作業内容:
**a.** 本文によると、原告の父である庄川庄造が死亡したのはいつですか。
**b.** 記録の中で文字列「instrumentName」を含む行を数え、その数だけを答えてください。大文字と小文字は区別します。

本文:
┄┄┄┄┄┄

原告訴訟代理人は「被告が昭和三〇年四月一一日附でなした原告の昭和二四年度分相続税についてその税額を金三〇九、二七〇円とした更正処分は金二四五、〇六〇円を超過する部分が無効であることを確認する。訴訟費用は被告の負担とする。」との判決を求め、その請求の原因として、原告は父庄川庄造が昭和二四年一二月一一日死亡したので、母庄川堂美(昭和二六年三月一四日死亡)、弟庄川武男、妹山県佳鶴の三名とともに、その遺産を共同相続したのであるが、原告は昭和二六年三月二六日被告に対し、原告の右相続による相続税についてその課税価額を金五九七、五九二円、税額を金二四五、〇六〇円と申告したところ、被告は原告に対し、昭和三〇年四月一一日附で「不表現資産に脱漏ありたるによる」との理由で課税価額を金五九五、五九五円、税額を金三〇九、二七〇円と更正し、ついで昭和三一年一二月二〇日附で「遺産分割協定のとおり各々持分に更正した」との理由で課税価額を金六〇三、六五〇円、税額を金三一七、九八〇円と再更正したが、昭和三三年一一月二一日附で「再更正は時効期間経過後にした無効のものである」との理由で右再更正処分を取消した。しかし、右更正処分は税額三〇九、二七〇円のうち申告税額二四五、〇六〇円を超過する部分が次の諸理由により当然無効である。すなわち、

一、本件更正処分はその効力発生前、すなわちその通知書が原告に到達する前に申告税額二四五、〇六〇円を超過する部分についての課税権が時効消滅した瑕疵がある。原告の昭和二四年度分相続税に関する租税債務は、被相続人たる庄川庄造が死亡した昭和二四年一二月一一日に課税要件を充足し、その成立をみたのであるが、相続開始当時の相続税法(昭和二二年法律第八七号、以下「当時の相続法」という)第三八条によれば「相続開始後四箇月以内に」申告書を提出しなければならないとされ、同法第四五条第二項によると「申告書を提出しなかつた場合においてはその調査によりその課税価格を決定する」と定められているから、租税債務の消滅時効、すなわち課税権の消滅時効は右申告期限の経過と同時に進行し、時効期間五年の満了日である昭和三〇年四月一一日の経過と同時に消滅時効が完成するものなるところ、原告が本件更正処分の通知を受領したのは昭和三〇年四月一一日の後であつて、仮りに公法上の債権についても民法第一四五条の適用があるとすれば、原告は本訴において時効を援用したから、本件更正処分は、申告税額二四五、〇六〇円を超過する部分についての課税権が時効消滅した後に成立した瑕疵がある。

┄┄┄┄┄┄

記録:

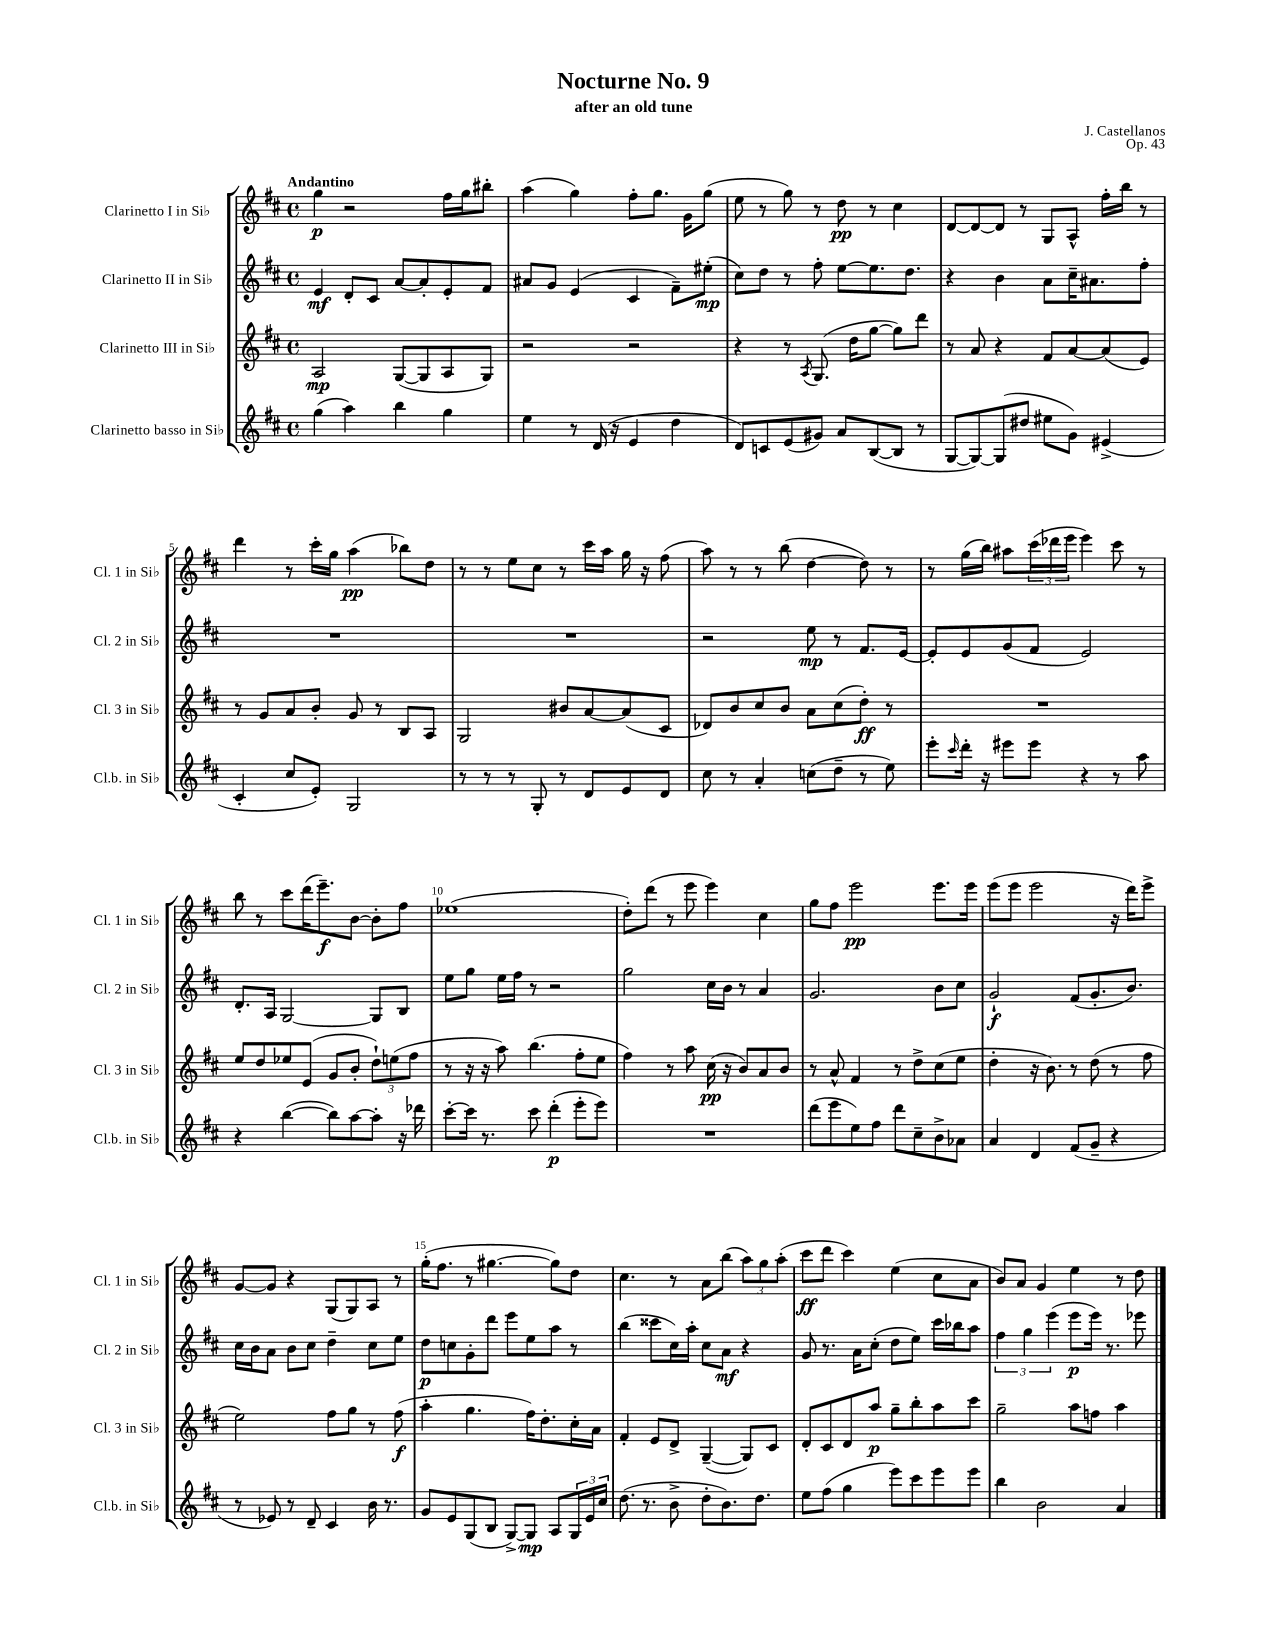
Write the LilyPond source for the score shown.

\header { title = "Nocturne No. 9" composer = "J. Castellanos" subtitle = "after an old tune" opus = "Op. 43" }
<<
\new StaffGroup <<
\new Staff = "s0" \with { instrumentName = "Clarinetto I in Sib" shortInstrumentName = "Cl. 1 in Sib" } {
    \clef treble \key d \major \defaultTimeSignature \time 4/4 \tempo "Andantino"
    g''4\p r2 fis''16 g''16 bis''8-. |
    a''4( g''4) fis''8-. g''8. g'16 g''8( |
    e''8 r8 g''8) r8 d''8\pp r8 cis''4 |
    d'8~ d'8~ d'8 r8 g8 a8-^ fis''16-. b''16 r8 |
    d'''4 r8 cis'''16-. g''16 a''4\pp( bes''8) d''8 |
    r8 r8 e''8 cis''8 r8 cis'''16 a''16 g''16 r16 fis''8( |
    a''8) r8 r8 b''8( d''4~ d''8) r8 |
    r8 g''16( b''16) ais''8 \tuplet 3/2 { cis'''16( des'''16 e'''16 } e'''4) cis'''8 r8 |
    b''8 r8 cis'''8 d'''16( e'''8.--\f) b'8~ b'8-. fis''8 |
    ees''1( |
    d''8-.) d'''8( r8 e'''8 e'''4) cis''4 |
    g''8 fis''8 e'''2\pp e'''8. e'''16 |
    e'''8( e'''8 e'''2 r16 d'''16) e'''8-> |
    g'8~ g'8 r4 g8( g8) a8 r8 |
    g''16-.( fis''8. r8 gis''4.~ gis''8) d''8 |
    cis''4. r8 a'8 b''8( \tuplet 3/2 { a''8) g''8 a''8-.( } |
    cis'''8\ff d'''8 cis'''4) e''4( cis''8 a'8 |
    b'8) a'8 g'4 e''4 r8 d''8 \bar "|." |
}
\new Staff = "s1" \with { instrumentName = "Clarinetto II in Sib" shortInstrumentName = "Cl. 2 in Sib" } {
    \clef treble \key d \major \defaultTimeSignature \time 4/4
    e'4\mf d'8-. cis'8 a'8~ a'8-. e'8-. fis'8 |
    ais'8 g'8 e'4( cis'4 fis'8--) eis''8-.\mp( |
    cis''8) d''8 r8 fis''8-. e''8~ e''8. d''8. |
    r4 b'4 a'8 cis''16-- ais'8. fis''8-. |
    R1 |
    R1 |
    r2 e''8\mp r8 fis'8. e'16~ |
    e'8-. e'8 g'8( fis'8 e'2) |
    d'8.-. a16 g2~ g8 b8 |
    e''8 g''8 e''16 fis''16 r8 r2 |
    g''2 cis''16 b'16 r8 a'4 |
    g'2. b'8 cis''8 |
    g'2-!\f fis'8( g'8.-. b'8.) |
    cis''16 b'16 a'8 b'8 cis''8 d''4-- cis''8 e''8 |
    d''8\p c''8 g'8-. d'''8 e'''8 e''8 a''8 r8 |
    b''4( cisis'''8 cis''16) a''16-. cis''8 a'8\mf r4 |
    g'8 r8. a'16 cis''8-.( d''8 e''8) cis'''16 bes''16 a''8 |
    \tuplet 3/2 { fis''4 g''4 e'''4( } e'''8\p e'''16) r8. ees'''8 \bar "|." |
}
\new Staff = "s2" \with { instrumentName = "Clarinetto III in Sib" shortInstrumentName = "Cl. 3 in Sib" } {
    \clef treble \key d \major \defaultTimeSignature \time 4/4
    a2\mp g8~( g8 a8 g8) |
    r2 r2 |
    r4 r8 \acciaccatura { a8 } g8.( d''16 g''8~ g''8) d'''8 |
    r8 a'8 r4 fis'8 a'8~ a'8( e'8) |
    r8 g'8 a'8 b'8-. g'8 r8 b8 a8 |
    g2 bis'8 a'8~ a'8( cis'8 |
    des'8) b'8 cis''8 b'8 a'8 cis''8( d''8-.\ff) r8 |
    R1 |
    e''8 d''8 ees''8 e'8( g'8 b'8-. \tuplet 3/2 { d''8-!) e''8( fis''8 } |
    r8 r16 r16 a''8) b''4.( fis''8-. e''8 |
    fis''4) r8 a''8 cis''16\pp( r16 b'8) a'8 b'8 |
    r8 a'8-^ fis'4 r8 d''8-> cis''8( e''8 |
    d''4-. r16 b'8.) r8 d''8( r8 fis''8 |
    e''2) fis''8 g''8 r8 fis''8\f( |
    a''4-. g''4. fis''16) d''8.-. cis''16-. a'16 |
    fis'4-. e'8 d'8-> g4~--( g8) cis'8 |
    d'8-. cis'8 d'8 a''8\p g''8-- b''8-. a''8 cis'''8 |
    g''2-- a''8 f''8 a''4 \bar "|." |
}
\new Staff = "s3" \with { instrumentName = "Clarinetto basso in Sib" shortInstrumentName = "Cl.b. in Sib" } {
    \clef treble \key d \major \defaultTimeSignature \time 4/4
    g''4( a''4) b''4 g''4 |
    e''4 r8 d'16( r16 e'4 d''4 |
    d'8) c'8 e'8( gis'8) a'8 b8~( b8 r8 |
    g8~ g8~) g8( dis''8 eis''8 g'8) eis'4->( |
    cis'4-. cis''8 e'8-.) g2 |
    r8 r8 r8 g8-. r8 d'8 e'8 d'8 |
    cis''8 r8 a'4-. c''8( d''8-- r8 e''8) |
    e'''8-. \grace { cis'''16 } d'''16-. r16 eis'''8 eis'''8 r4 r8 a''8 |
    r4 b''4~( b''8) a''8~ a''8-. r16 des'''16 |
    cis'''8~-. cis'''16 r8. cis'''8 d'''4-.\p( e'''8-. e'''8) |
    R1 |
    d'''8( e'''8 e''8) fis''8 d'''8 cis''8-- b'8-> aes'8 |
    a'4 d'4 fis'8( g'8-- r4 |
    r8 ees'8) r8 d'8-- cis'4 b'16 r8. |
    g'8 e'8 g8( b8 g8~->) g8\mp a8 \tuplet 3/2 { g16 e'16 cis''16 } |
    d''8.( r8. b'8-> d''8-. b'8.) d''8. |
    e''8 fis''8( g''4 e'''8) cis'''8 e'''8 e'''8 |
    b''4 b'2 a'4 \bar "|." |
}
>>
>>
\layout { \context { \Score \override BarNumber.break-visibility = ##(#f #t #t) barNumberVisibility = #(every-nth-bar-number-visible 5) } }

┄┄┄┄┄┄

想定解答:
**a.** 昭和二四年一二月一一日です。

**b.** 4